Third-party Insurance

Third-party insurance offers insurers the legal minimum level of cover, and is the most basic form of insurance on the market. For example if you drive into another car’s rear and cause damage to the bumper and injure the driver. This is when your third-party insurance will cover the cost of the other person’s car and medical expenses. You are however not covered for damage to your own car or any injuries you suffered. For that, one needs comprehensive cover. – www.confused.com

Home Insurance and Household Insurance

Home insurance covers the actual building that includes the structure and permanent fixtures like bricks and mortar. Household insurance relates to movable possessions such as furniture and electrical appliances. This type of insurance covers a range of contingencies, including, but not always limited to, theft, acts of nature like lightning, storm, flood or snow as well as damage caused by fire, power surges and subsidence. – www.insurancechat.co.za

Gap cover

According to Cover the Gap, Gap cover is if medical practitioners charge in excess of the tariff rate at which the member’s medical aid reimburses the client for procedures performed in hospital. The shortfall will be for the member’s account.

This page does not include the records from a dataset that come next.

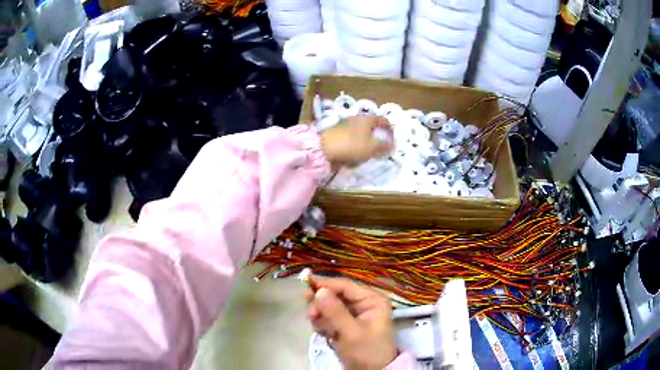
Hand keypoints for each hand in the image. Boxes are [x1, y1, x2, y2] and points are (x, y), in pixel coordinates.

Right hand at [305, 278, 396, 369]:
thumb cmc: (366, 351)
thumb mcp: (351, 332)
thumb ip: (335, 312)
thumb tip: (319, 291)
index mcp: (371, 300)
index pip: (345, 286)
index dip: (326, 285)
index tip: (306, 287)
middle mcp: (363, 304)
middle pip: (335, 296)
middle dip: (322, 306)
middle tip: (311, 315)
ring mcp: (354, 316)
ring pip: (329, 308)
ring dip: (321, 317)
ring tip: (322, 331)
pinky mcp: (345, 326)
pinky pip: (329, 319)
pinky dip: (323, 325)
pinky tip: (325, 335)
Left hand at [320, 116, 393, 167]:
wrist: (324, 148)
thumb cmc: (353, 145)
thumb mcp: (372, 147)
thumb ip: (384, 146)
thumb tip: (392, 145)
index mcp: (367, 119)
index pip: (382, 120)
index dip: (389, 128)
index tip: (393, 137)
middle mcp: (357, 119)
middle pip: (371, 126)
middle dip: (377, 136)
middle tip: (381, 147)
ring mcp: (346, 125)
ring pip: (361, 133)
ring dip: (366, 142)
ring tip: (367, 154)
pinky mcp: (337, 134)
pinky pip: (351, 140)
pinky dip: (355, 146)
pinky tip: (354, 156)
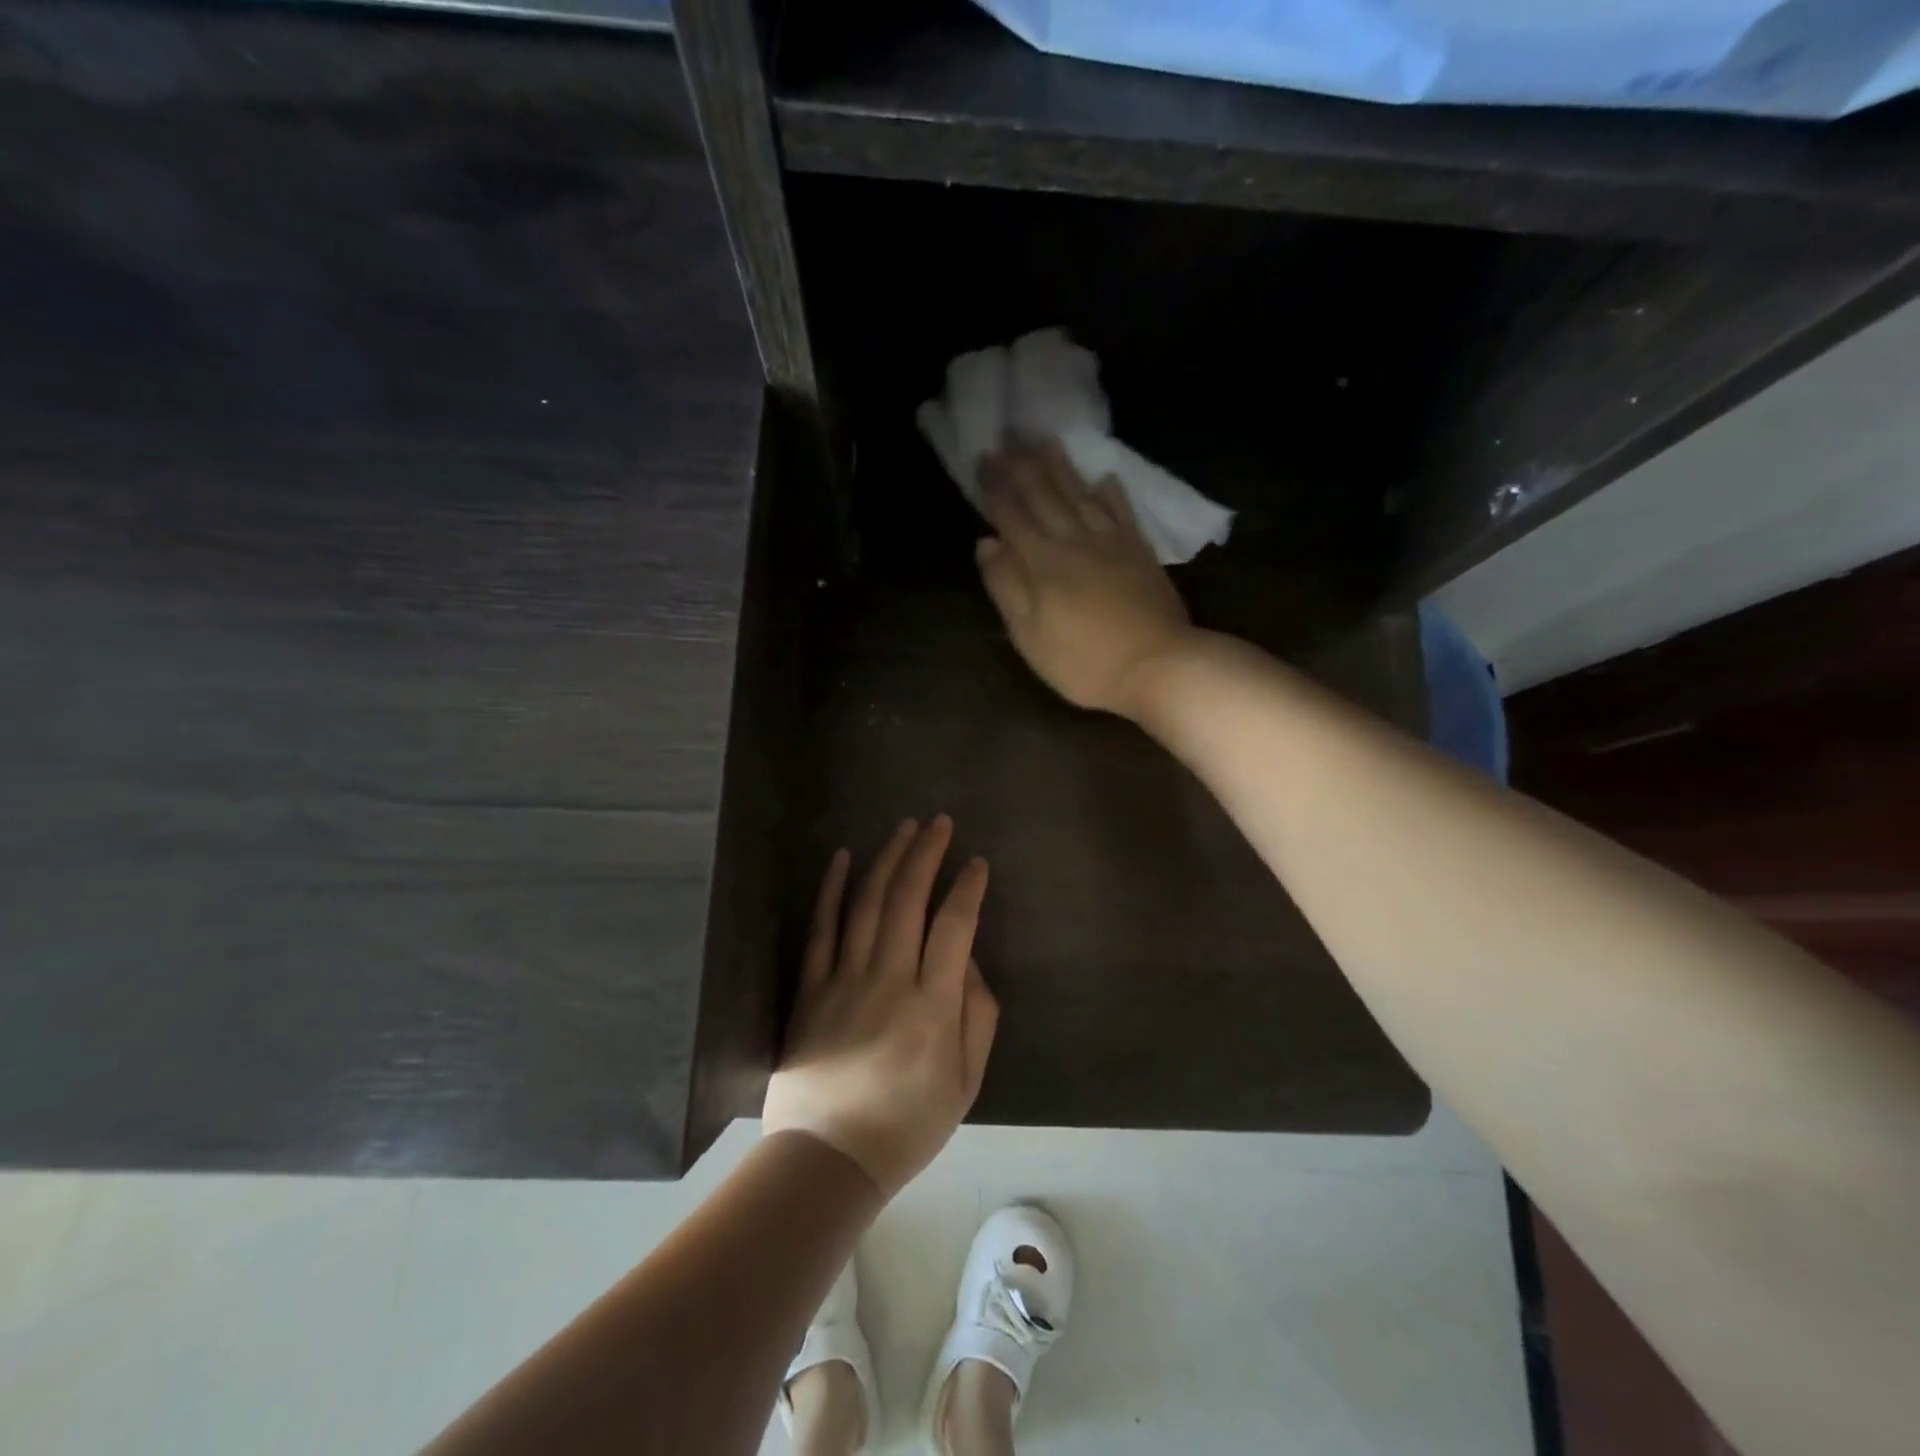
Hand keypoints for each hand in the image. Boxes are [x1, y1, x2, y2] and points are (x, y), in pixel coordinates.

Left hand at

This can be as much as three of four times the Reference Price List tariff or NHRPL.

Grace Period

Etienne du Toit from Absa Life wrote on FANews that a grace period is when premiums are not paid for two consecutive months, the policy will lapse and the holder will not be able to enjoy any further cover. But a grace period gives the policy holder a chance to catch up with payments whilst their cover remains in place. According to the Long Term Insurance Act, the norm is to allow a grace period of 30 days.

Liability Cover

According to www.clemens.com, liability insurance is the kind of insurance that pays and renders service on behalf of an insured for loss arising out of his responsibility, due to negligence, to others imposed by law or assumed by contract.

Out-of-Pocket Limit

This is the largest amount of money you can pay towards the cost of your healthcare every year. After you have paid enough in deductibles, co-pays and co-insurance to reach your out-of-pocket maximum, your health insurance company will pay for the rest of your health care for that year. – www.abouthealthinsurance.com

Travel Insurance

According to www.wikitravel.org, travel insurance is a short-term insurance available against travel-related emergencies and expenses. This may include trip cancellation insurance, travel medical insurance, evacuation-only plans and flight insurance.